[What to produce] Transcribe the lines of the data below without any changes, starting at the line containing "latitude: 42.5489" and ending at the line containing "latitude: 50.2674", with both of those lines included.

[Data items]
#####

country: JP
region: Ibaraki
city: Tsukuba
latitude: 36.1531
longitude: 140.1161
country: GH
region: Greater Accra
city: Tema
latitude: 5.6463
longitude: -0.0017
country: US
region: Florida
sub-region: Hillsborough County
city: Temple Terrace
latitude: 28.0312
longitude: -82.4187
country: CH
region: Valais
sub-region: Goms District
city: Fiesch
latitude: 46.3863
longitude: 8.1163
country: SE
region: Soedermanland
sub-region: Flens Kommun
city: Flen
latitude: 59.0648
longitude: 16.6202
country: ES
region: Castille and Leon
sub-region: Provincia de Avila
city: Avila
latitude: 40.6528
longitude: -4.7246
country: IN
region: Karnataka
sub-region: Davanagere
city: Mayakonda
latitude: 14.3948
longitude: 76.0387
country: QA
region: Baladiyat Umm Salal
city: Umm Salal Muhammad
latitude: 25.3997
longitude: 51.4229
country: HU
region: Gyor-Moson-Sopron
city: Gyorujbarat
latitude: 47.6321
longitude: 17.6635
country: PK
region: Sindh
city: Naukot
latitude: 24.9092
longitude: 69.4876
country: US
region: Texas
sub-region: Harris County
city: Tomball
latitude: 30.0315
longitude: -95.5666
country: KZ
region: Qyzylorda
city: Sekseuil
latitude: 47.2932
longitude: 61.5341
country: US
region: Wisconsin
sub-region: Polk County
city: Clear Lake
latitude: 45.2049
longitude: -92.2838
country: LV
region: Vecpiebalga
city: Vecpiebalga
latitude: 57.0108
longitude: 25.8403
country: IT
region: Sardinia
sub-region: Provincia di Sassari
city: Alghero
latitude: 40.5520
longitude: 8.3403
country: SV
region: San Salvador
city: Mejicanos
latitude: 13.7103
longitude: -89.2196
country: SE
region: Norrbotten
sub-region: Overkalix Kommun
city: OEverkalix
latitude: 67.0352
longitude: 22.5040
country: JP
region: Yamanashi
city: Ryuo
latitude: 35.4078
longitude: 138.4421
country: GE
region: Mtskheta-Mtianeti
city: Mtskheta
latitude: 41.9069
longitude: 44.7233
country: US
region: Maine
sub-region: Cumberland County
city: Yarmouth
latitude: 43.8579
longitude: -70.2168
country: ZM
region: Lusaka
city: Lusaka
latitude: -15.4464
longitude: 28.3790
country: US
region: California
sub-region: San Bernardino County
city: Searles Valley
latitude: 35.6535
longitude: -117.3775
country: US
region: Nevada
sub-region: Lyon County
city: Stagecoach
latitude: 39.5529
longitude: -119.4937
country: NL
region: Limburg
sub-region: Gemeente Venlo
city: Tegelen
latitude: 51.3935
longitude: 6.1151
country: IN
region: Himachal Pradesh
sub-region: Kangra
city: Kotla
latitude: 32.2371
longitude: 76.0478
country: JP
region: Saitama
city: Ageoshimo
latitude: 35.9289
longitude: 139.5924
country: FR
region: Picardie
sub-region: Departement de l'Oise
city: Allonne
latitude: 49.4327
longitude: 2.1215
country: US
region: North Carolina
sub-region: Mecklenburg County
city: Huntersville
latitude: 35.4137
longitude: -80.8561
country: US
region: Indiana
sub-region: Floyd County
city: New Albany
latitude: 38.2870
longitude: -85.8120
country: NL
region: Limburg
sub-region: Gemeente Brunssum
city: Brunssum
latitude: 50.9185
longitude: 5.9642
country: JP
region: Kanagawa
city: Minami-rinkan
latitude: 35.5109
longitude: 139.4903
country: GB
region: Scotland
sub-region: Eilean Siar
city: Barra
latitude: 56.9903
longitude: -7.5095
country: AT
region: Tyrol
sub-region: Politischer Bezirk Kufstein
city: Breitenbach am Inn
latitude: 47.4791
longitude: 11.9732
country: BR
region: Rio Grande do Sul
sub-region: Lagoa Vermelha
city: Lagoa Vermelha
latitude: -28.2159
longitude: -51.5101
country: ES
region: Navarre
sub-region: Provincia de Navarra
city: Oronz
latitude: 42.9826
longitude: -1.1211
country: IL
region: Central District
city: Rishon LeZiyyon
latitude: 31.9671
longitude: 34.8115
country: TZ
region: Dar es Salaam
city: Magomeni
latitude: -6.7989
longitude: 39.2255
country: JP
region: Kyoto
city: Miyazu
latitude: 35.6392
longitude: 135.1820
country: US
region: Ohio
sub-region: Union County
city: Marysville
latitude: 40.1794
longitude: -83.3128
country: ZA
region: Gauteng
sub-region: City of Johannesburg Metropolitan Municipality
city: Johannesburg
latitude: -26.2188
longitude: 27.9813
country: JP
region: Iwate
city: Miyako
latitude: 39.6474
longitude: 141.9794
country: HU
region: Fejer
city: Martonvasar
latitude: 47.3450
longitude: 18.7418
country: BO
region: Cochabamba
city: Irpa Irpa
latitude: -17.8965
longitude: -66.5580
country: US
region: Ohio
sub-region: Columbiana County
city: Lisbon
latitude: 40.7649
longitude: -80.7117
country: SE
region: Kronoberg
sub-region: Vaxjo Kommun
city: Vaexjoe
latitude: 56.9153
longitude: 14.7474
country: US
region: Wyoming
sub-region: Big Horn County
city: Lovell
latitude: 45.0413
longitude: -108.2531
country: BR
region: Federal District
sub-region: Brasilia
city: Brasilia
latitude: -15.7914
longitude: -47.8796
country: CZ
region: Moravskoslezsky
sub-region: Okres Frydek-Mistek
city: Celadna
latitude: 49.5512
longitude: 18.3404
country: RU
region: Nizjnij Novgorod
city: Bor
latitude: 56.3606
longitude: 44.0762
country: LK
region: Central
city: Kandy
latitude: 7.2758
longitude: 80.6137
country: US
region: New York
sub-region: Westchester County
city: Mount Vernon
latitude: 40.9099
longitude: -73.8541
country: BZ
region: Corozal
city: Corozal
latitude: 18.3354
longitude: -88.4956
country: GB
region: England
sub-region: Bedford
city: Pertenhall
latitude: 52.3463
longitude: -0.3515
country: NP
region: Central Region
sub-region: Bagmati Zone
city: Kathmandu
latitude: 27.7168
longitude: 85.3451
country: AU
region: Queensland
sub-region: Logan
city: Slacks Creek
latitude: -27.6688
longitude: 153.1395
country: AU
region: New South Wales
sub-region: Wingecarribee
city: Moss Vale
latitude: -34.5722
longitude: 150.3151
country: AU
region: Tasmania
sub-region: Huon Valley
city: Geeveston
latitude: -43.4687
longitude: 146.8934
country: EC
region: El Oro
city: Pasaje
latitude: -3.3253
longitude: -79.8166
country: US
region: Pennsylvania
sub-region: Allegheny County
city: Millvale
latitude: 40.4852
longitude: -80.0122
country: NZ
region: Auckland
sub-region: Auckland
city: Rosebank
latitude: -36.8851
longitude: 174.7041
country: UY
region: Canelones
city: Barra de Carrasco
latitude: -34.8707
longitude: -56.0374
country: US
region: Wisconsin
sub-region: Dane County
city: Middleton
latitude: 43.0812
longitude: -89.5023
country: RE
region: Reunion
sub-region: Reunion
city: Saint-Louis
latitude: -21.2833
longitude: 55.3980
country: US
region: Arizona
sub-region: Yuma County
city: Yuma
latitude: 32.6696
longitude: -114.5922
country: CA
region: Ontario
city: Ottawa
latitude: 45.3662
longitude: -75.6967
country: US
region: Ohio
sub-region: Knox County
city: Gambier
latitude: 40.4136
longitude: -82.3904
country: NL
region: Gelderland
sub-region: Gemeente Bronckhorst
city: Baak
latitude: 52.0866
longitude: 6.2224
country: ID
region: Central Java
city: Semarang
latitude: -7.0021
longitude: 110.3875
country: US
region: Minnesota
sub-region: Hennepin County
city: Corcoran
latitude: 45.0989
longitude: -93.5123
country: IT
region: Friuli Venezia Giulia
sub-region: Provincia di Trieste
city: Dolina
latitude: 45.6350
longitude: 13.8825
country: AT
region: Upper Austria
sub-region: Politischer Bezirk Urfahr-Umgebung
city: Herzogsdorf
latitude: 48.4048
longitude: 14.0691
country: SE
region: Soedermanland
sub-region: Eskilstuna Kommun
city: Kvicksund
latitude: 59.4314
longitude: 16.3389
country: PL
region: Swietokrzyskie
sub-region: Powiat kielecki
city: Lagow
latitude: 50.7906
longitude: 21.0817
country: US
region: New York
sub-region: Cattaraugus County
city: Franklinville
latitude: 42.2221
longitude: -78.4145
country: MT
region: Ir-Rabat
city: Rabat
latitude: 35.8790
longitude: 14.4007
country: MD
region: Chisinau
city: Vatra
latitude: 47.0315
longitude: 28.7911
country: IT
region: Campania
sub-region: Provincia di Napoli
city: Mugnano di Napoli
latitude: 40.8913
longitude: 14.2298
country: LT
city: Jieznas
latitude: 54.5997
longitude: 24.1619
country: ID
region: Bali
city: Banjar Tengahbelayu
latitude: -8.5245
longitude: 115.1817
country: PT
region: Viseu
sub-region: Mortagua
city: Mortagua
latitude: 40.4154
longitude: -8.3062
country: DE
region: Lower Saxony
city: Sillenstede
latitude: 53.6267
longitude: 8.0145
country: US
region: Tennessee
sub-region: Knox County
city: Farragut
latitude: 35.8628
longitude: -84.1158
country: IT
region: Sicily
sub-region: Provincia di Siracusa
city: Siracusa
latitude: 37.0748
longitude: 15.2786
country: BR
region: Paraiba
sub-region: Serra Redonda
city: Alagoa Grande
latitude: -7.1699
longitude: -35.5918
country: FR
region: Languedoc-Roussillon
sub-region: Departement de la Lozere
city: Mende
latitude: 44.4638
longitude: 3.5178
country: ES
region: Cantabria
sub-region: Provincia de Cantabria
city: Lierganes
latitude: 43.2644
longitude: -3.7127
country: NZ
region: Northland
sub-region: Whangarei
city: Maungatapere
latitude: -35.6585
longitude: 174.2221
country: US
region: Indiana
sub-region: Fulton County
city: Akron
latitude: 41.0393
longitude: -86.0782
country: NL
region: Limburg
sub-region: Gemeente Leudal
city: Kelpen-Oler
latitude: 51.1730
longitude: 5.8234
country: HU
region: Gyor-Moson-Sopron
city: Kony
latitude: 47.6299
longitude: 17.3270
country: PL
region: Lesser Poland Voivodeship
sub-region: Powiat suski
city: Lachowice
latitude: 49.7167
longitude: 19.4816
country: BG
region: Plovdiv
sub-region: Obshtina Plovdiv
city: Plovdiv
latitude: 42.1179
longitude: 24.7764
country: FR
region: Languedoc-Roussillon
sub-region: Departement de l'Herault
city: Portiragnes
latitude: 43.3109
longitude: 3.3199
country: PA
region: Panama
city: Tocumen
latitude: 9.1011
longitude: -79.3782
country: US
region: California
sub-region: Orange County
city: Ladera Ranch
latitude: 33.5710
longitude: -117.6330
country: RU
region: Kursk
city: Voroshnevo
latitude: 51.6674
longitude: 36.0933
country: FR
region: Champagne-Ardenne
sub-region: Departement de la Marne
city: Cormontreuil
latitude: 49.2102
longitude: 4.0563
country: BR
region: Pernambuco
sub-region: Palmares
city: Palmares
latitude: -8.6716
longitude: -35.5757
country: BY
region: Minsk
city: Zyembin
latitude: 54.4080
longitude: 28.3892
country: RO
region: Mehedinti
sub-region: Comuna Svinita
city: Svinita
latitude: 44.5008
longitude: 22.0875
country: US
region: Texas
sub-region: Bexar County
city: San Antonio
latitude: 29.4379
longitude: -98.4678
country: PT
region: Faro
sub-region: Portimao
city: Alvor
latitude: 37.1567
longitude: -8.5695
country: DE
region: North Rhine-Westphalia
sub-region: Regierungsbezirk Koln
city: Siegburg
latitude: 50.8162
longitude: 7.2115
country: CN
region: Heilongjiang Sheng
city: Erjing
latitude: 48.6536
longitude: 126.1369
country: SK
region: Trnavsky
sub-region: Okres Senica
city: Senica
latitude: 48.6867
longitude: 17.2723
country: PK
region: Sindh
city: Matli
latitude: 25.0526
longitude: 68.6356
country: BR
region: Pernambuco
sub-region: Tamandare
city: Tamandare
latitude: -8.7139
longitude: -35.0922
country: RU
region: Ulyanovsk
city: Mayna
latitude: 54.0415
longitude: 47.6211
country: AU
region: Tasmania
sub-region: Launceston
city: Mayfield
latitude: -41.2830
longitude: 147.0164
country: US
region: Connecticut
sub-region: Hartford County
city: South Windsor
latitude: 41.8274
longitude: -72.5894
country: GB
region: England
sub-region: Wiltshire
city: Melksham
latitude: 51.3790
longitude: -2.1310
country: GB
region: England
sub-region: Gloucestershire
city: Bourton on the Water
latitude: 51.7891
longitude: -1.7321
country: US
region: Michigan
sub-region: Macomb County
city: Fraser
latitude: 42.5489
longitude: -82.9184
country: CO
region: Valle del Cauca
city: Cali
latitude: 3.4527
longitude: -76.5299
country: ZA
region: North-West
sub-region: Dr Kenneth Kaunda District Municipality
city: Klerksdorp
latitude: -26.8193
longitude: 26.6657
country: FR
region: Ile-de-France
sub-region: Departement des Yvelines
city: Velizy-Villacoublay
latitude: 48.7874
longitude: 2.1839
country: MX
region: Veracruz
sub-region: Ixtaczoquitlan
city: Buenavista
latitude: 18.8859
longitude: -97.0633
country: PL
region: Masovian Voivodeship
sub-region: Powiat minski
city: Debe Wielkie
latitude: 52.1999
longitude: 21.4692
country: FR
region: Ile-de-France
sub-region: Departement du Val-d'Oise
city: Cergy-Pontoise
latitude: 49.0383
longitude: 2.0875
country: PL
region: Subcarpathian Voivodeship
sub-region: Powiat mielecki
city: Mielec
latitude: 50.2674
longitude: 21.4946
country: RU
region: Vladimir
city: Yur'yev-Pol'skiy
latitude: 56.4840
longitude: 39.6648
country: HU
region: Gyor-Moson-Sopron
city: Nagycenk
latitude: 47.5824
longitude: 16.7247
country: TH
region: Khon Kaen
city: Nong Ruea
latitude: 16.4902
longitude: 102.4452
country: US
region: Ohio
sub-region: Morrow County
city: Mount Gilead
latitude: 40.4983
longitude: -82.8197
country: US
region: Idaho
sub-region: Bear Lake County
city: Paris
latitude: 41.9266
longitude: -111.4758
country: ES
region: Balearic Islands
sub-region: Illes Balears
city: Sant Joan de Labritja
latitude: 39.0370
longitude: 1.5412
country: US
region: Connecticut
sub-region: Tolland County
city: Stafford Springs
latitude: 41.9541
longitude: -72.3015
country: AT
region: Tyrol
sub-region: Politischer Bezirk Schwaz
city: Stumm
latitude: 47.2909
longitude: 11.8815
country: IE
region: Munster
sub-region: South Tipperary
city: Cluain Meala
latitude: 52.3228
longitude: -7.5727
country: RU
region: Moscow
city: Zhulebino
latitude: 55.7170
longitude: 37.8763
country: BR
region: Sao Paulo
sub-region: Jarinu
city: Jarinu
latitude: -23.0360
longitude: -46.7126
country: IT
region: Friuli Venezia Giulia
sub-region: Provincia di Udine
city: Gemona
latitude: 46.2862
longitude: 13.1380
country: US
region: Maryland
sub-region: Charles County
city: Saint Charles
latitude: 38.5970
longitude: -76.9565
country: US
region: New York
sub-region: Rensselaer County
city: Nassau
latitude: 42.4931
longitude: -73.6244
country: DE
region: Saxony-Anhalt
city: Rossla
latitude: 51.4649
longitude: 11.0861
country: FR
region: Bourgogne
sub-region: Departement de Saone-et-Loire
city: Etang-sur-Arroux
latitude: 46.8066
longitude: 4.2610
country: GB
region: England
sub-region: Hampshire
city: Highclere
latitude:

#####

[Task result]
latitude: 42.5489
longitude: -82.9184
country: CO
region: Valle del Cauca
city: Cali
latitude: 3.4527
longitude: -76.5299
country: ZA
region: North-West
sub-region: Dr Kenneth Kaunda District Municipality
city: Klerksdorp
latitude: -26.8193
longitude: 26.6657
country: FR
region: Ile-de-France
sub-region: Departement des Yvelines
city: Velizy-Villacoublay
latitude: 48.7874
longitude: 2.1839
country: MX
region: Veracruz
sub-region: Ixtaczoquitlan
city: Buenavista
latitude: 18.8859
longitude: -97.0633
country: PL
region: Masovian Voivodeship
sub-region: Powiat minski
city: Debe Wielkie
latitude: 52.1999
longitude: 21.4692
country: FR
region: Ile-de-France
sub-region: Departement du Val-d'Oise
city: Cergy-Pontoise
latitude: 49.0383
longitude: 2.0875
country: PL
region: Subcarpathian Voivodeship
sub-region: Powiat mielecki
city: Mielec
latitude: 50.2674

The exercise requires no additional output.